> **To do**:
Copy each line containing the word "down" from the records that follow, please.

> **Dataset content**:
━━━

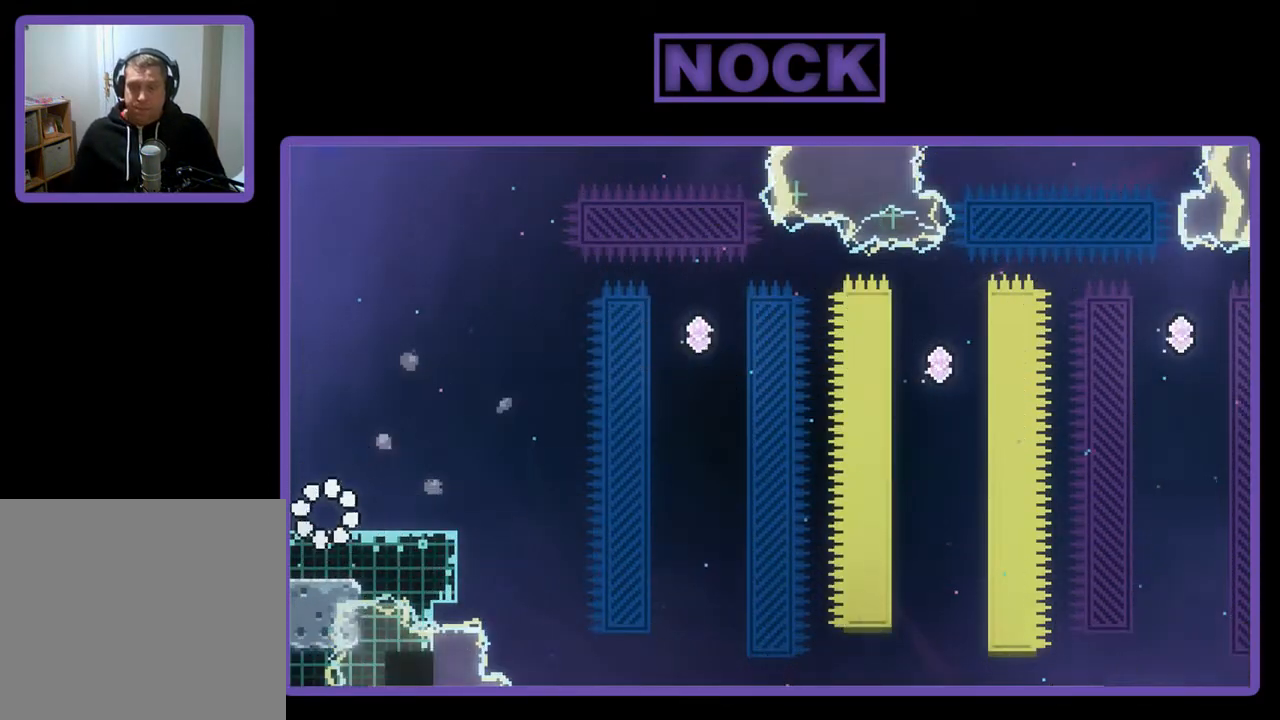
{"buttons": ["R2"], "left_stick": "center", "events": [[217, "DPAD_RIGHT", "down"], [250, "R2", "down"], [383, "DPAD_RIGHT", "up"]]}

━━━

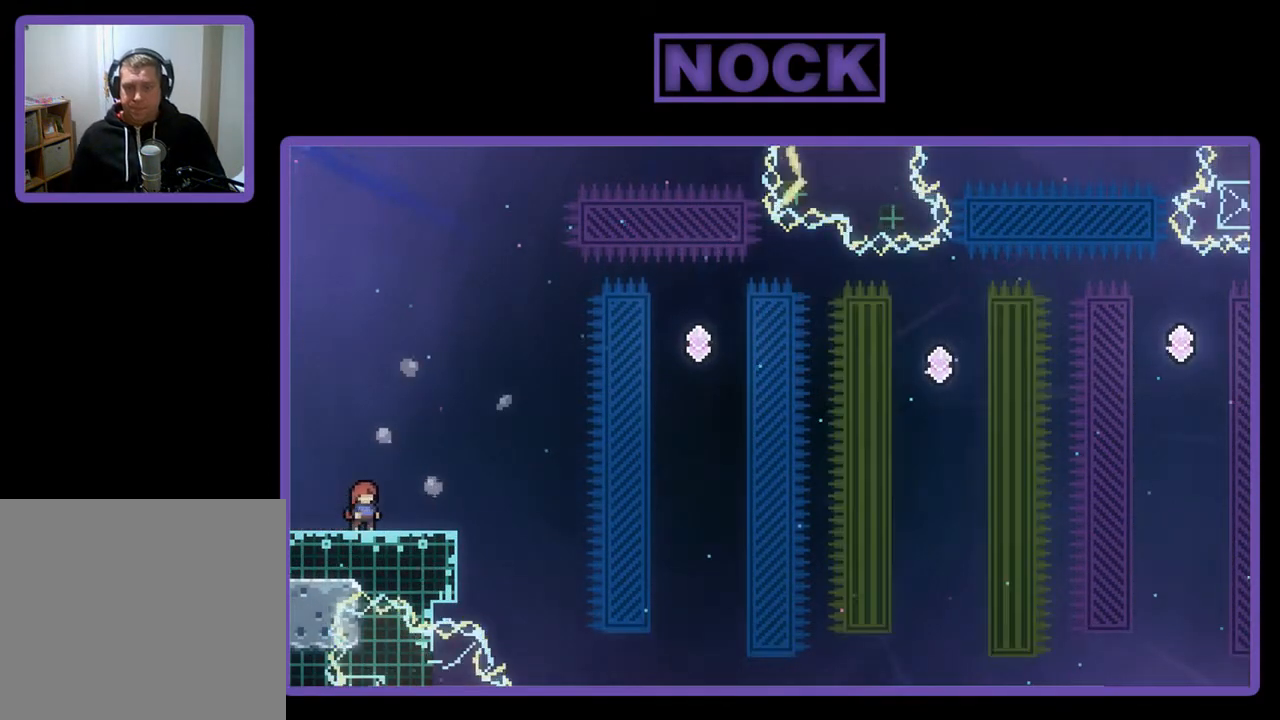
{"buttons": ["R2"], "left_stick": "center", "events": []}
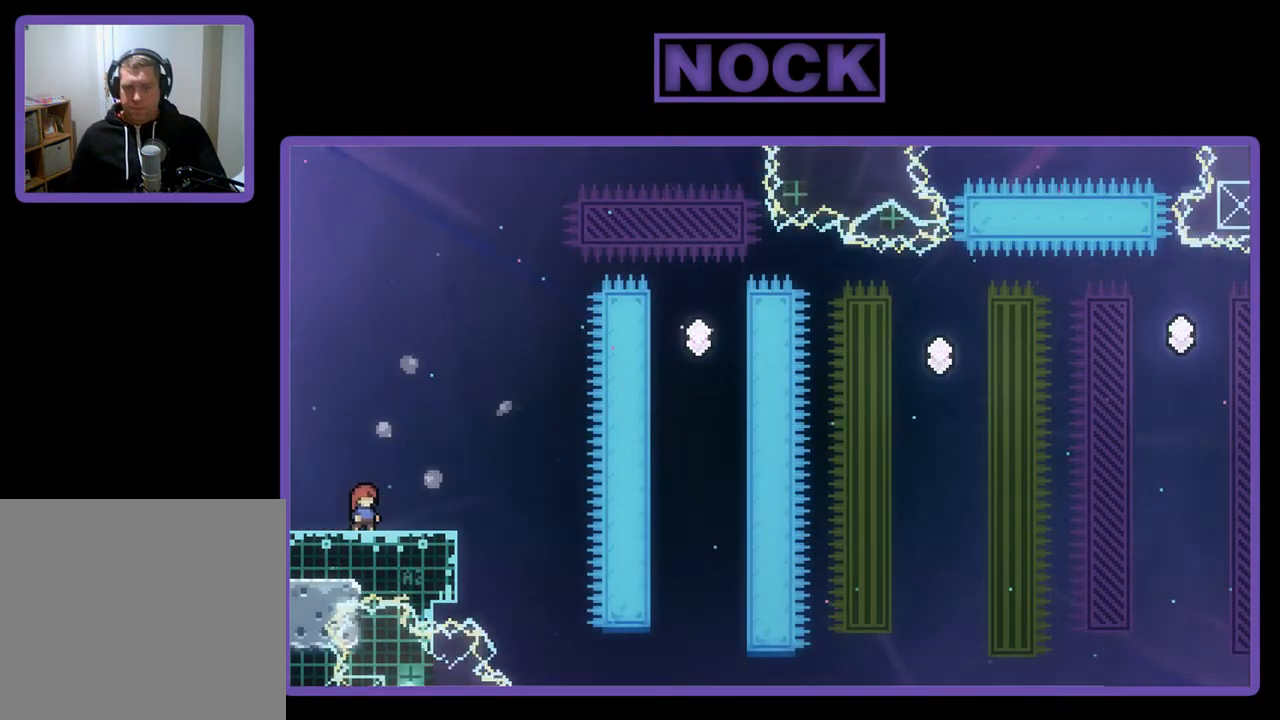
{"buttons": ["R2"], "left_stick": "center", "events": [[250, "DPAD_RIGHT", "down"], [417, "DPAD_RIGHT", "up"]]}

━━━

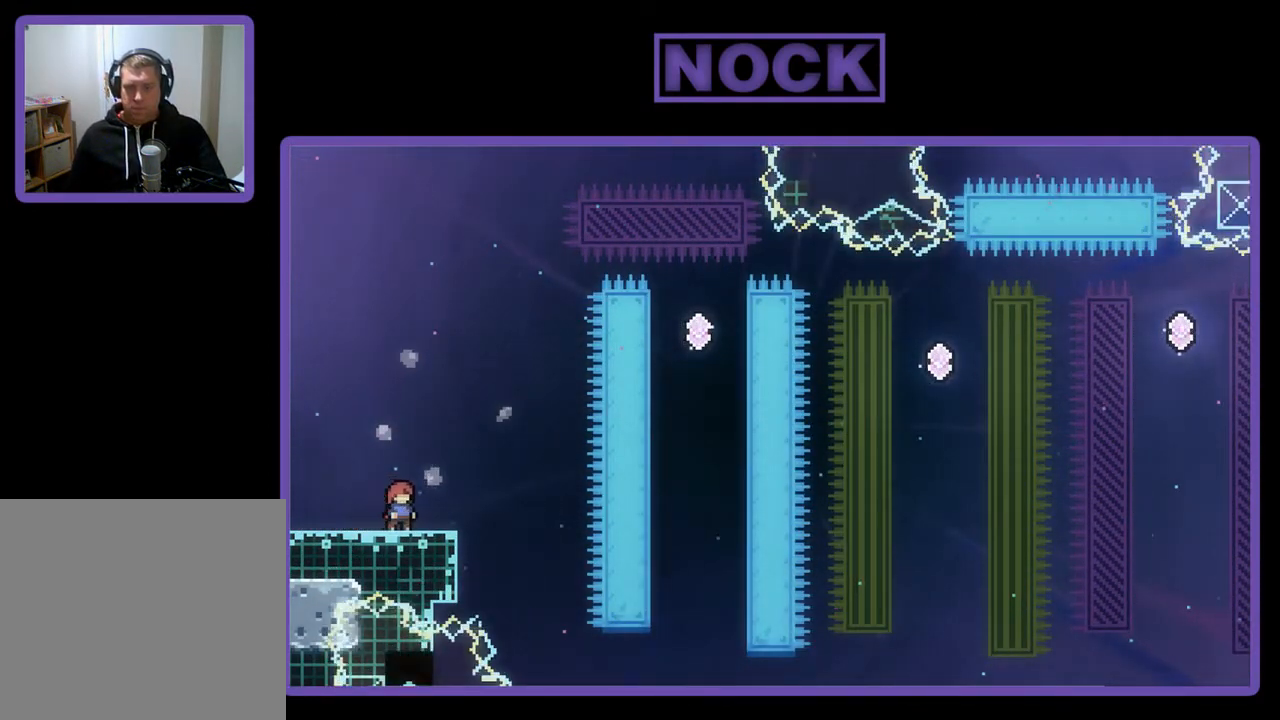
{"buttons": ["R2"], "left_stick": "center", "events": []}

━━━

> **Response to the exercise**:
{"buttons": ["R2"], "left_stick": "center", "events": [[217, "DPAD_RIGHT", "down"], [250, "R2", "down"], [383, "DPAD_RIGHT", "up"]]}
{"buttons": ["R2"], "left_stick": "center", "events": [[250, "DPAD_RIGHT", "down"], [417, "DPAD_RIGHT", "up"]]}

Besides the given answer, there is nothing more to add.